[Entries taken from a collection]
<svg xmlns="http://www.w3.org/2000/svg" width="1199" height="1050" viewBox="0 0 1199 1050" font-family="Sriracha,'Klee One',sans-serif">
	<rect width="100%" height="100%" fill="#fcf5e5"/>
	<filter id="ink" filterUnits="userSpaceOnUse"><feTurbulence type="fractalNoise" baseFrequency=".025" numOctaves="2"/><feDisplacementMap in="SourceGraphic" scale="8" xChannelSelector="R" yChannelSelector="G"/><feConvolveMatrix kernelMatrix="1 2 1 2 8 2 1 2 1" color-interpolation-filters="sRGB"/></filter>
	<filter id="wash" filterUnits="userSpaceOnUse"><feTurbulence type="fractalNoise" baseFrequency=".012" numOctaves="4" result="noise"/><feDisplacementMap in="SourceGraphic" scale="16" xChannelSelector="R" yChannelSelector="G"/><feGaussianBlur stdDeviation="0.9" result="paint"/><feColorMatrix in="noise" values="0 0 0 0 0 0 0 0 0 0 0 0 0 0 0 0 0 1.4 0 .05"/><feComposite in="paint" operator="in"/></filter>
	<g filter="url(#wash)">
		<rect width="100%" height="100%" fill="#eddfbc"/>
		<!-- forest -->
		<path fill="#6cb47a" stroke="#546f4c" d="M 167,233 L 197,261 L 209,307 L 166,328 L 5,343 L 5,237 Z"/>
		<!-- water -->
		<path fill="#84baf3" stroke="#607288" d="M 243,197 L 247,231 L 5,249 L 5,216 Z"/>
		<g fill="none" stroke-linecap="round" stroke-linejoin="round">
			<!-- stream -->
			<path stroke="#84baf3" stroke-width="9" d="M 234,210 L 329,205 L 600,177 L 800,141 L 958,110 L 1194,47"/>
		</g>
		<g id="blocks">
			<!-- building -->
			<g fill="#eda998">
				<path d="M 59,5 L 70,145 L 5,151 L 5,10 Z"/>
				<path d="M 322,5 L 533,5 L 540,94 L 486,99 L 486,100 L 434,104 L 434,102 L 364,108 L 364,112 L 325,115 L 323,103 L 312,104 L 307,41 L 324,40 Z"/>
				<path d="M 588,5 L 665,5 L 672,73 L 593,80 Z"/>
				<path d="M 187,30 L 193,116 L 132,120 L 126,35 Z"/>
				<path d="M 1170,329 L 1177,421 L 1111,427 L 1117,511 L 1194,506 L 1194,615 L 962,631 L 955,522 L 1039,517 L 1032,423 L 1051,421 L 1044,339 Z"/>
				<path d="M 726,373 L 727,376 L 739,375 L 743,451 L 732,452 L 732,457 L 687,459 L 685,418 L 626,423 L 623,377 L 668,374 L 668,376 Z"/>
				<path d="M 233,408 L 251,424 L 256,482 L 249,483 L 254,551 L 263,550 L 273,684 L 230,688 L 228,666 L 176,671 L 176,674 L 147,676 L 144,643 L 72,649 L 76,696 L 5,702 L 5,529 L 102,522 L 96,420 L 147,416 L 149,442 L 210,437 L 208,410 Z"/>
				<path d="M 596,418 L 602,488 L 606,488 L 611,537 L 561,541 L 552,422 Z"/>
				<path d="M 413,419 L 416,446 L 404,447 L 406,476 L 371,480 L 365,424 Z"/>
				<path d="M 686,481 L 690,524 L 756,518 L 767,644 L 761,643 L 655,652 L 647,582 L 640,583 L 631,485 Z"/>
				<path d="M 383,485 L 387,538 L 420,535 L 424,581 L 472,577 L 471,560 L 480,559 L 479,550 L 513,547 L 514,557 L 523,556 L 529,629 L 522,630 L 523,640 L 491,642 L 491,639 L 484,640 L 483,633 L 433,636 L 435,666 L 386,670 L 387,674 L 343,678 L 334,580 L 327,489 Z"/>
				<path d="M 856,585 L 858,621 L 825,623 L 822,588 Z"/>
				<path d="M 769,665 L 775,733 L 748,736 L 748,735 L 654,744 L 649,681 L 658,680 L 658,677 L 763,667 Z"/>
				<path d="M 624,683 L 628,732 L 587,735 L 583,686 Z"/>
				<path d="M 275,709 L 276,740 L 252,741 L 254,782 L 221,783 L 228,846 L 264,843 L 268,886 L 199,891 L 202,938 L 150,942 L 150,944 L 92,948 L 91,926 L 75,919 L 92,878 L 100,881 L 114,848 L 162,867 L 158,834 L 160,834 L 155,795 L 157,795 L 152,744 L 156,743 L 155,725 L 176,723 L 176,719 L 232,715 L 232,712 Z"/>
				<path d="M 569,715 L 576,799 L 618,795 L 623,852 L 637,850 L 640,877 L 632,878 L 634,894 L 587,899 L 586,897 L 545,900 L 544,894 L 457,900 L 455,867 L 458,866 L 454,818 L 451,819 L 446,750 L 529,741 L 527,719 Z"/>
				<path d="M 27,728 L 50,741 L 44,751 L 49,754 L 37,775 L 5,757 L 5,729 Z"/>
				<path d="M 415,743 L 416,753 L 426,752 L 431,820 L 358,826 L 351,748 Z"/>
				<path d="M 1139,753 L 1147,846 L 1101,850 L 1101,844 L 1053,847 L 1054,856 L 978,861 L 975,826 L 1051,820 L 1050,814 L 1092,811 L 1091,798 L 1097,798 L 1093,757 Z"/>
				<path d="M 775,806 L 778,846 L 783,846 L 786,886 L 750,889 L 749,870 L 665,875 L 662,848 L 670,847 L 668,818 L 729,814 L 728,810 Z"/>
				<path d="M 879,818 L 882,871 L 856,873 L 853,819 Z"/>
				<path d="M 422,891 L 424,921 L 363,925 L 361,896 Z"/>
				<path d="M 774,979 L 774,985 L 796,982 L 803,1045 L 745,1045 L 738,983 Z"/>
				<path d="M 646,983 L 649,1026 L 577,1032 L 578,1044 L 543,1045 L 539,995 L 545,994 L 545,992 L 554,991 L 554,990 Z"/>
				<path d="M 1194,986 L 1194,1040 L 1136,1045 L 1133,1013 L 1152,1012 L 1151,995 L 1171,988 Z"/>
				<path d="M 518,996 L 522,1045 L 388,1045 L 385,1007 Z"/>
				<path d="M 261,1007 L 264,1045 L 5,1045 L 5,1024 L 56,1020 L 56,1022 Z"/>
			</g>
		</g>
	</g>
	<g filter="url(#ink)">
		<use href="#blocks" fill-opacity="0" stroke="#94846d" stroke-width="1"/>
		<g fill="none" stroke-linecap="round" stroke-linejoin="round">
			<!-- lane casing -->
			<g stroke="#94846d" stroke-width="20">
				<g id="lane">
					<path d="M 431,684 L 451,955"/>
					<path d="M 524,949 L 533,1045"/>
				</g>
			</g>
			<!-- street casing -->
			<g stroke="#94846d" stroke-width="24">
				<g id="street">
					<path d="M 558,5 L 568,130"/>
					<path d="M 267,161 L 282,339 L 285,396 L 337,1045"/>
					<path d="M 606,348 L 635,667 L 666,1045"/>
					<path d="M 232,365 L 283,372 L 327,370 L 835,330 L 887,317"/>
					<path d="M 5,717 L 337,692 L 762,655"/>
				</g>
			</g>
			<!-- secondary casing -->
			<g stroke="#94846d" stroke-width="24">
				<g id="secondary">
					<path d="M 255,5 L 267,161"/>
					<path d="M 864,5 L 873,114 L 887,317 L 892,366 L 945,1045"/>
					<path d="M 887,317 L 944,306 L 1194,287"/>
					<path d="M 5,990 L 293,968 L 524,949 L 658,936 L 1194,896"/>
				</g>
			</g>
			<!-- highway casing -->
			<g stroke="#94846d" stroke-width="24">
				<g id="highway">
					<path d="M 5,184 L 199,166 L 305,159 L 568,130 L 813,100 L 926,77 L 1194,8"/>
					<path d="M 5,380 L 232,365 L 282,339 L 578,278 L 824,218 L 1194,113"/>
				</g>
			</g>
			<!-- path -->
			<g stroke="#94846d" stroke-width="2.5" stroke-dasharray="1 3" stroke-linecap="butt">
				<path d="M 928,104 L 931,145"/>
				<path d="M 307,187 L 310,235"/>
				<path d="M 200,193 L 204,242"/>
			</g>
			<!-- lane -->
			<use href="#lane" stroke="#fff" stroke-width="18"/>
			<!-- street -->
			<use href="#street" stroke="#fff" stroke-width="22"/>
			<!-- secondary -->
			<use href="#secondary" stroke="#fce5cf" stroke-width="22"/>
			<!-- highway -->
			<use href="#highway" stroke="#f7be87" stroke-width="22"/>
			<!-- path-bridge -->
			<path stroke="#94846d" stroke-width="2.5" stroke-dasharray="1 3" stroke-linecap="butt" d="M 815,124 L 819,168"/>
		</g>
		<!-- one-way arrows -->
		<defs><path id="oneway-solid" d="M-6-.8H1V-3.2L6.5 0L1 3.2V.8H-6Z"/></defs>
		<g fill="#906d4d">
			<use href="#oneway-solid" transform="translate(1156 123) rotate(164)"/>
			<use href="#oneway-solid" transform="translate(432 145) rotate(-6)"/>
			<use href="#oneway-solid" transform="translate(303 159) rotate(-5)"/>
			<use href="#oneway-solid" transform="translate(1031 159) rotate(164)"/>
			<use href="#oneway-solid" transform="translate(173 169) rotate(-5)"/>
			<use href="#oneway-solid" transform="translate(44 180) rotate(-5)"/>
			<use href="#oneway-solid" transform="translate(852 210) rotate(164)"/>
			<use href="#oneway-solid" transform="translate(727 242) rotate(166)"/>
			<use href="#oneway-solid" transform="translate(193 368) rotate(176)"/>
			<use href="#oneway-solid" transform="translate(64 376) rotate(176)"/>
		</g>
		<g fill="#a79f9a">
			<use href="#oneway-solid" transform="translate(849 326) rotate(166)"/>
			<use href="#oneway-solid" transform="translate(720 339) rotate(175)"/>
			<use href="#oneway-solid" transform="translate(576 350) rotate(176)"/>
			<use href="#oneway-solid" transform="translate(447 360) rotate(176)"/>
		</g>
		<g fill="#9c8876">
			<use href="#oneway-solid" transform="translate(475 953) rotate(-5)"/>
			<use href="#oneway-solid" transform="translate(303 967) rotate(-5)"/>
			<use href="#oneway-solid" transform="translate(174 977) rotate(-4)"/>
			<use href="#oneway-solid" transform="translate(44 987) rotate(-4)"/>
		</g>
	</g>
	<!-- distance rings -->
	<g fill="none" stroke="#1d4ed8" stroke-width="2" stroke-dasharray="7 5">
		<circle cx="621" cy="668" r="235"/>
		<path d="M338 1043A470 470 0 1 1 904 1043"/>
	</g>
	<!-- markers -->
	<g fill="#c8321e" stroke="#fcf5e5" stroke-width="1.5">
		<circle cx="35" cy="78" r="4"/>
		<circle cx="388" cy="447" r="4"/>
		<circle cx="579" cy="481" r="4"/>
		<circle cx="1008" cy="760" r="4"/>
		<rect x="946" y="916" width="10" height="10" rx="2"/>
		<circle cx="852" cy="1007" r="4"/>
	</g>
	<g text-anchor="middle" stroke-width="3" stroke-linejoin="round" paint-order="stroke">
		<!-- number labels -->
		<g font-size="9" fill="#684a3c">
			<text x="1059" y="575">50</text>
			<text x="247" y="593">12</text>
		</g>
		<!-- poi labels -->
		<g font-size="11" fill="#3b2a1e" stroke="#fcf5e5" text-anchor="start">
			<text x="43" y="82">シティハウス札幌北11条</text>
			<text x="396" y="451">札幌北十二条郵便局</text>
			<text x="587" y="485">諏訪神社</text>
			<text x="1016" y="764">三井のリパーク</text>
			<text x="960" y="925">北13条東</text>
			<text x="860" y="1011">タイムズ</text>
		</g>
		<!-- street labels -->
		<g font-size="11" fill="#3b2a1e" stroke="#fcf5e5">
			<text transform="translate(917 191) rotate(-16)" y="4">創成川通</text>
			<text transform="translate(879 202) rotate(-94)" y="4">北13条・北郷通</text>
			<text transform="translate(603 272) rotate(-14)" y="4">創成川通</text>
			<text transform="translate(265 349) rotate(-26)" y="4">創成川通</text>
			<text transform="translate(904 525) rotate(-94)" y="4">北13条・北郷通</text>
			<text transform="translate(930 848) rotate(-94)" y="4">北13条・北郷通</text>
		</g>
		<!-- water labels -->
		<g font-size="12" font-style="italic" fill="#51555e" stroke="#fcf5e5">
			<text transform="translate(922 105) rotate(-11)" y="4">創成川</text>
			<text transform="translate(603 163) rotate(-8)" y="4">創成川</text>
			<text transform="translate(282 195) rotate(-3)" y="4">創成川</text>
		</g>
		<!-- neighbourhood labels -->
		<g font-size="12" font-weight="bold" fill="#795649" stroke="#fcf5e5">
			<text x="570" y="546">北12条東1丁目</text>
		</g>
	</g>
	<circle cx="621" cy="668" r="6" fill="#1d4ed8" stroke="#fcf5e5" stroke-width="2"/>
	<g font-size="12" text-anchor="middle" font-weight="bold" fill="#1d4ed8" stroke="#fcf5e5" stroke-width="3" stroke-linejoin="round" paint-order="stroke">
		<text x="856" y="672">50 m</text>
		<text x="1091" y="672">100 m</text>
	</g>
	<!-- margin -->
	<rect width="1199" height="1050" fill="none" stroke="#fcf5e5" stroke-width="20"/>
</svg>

---

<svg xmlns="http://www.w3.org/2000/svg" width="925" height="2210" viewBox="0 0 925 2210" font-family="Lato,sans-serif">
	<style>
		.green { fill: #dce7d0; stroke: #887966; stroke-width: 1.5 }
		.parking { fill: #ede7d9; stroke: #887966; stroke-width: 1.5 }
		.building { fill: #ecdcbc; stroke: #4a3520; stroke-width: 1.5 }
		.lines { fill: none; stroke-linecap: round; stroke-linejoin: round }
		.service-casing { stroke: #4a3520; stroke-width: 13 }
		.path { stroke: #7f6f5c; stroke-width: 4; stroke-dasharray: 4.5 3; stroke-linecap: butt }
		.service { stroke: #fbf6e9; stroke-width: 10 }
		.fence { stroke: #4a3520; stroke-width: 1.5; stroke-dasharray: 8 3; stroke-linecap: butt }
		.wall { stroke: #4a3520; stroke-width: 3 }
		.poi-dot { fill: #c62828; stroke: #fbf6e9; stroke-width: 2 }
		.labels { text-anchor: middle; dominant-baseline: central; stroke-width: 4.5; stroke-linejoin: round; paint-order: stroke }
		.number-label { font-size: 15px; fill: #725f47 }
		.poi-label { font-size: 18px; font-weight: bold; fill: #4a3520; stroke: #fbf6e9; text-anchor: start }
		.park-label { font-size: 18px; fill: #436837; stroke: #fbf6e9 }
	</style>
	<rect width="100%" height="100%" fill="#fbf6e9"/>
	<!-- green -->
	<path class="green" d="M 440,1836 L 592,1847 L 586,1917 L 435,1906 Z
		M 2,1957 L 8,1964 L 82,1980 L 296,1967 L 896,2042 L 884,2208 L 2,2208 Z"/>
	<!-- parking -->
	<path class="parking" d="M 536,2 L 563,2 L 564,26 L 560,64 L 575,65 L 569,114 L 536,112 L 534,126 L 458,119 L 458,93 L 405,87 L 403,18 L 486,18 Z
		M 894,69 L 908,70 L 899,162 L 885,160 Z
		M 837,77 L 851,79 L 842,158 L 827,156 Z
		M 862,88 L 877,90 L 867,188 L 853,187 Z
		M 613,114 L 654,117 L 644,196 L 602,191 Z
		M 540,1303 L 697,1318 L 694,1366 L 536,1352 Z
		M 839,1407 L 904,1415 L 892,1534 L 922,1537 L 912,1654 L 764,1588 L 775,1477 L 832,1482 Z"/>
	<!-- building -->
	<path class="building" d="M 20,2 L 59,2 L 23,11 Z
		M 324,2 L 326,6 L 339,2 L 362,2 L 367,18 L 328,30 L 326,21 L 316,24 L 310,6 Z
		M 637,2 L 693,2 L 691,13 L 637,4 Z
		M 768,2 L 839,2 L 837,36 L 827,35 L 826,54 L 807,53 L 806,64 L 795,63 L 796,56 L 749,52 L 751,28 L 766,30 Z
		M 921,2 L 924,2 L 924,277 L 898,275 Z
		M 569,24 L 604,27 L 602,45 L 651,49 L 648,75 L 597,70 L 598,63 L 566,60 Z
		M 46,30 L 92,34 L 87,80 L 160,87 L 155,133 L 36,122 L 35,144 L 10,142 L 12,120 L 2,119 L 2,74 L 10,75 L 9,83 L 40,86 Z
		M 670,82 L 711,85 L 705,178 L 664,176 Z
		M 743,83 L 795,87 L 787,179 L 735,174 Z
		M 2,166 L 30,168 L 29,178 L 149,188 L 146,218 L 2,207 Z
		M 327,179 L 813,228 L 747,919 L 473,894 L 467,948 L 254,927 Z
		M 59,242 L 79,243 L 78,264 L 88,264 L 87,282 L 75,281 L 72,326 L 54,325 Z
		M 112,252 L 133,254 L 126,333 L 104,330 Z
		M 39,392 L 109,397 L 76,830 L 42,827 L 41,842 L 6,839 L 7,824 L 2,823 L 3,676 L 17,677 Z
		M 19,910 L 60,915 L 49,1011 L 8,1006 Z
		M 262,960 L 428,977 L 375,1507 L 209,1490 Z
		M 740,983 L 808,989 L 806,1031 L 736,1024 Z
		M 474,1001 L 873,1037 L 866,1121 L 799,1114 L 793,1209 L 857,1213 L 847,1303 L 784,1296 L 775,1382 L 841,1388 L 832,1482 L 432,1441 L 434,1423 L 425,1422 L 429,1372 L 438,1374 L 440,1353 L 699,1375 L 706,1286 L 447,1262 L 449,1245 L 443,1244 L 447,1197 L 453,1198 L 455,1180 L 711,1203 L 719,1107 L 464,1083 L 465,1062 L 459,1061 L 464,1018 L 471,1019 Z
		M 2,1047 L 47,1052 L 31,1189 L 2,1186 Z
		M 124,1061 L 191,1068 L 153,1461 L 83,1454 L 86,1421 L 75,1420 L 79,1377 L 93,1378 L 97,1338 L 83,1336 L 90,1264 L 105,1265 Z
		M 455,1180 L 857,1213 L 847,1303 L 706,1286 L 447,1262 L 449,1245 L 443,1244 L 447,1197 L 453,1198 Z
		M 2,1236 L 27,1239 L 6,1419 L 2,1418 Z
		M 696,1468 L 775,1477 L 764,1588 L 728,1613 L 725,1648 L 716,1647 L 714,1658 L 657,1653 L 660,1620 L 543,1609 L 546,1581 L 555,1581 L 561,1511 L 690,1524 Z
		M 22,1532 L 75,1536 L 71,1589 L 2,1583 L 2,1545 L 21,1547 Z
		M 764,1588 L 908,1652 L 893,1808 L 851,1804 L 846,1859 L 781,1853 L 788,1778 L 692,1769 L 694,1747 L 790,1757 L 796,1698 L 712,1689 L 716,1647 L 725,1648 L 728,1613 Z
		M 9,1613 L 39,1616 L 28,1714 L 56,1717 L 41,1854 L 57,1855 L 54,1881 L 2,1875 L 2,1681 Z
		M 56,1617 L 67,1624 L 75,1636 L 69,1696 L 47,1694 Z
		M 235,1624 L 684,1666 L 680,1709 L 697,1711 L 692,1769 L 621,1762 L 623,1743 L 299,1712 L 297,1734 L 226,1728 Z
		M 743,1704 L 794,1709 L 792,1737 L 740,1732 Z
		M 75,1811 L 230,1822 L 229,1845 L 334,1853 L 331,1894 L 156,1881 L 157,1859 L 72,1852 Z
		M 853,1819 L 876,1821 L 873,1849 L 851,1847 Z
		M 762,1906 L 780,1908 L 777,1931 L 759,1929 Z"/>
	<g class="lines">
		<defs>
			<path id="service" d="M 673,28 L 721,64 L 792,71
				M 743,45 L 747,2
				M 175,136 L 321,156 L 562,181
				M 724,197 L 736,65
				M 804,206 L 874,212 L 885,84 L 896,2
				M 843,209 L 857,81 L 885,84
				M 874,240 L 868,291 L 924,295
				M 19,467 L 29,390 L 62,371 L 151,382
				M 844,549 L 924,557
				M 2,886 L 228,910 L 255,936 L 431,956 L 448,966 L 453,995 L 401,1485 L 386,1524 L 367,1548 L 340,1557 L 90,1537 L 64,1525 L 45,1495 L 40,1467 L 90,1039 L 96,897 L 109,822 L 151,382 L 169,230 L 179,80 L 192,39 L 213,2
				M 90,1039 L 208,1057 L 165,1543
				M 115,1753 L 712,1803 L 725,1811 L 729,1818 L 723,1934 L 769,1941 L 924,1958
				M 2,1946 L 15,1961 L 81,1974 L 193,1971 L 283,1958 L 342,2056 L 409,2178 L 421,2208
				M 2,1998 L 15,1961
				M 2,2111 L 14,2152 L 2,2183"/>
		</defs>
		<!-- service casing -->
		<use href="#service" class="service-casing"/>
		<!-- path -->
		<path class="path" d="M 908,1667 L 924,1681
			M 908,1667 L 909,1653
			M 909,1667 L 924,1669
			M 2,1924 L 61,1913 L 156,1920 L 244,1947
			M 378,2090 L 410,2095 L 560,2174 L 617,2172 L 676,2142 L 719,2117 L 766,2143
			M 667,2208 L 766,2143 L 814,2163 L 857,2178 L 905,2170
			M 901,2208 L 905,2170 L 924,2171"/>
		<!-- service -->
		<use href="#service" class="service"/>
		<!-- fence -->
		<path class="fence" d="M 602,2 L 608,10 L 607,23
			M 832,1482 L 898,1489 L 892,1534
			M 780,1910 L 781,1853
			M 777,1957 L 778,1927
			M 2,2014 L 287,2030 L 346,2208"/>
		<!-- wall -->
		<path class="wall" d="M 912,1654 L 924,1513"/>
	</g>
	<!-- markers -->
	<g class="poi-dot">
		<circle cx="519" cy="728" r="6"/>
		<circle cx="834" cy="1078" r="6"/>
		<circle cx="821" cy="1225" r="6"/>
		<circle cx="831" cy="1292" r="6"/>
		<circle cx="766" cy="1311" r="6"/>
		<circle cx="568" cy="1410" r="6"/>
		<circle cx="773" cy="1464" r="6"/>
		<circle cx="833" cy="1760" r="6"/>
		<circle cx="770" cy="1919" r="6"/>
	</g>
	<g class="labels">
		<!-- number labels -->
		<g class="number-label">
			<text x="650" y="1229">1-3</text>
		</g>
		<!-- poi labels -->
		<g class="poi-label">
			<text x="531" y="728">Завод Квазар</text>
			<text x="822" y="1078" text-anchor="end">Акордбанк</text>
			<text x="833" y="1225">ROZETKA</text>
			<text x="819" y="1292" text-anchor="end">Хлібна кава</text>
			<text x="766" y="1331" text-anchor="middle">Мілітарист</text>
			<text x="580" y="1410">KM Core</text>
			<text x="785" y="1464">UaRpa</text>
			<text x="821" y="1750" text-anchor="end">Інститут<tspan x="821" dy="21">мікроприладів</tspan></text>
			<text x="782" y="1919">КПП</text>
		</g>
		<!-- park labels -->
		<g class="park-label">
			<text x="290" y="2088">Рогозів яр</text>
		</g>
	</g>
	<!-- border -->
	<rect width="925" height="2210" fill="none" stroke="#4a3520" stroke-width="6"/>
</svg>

Task objective —
From the entries, copy out each line containing the word "baseFrequency".

Response —
	<filter id="ink" filterUnits="userSpaceOnUse"><feTurbulence type="fractalNoise" baseFrequency=".025" numOctaves="2"/><feDisplacementMap in="SourceGraphic" scale="8" xChannelSelector="R" yChannelSelector="G"/><feConvolveMatrix kernelMatrix="1 2 1 2 8 2 1 2 1" color-interpolation-filters="sRGB"/></filter>
	<filter id="wash" filterUnits="userSpaceOnUse"><feTurbulence type="fractalNoise" baseFrequency=".012" numOctaves="4" result="noise"/><feDisplacementMap in="SourceGraphic" scale="16" xChannelSelector="R" yChannelSelector="G"/><feGaussianBlur stdDeviation="0.9" result="paint"/><feColorMatrix in="noise" values="0 0 0 0 0 0 0 0 0 0 0 0 0 0 0 0 0 1.4 0 .05"/><feComposite in="paint" operator="in"/></filter>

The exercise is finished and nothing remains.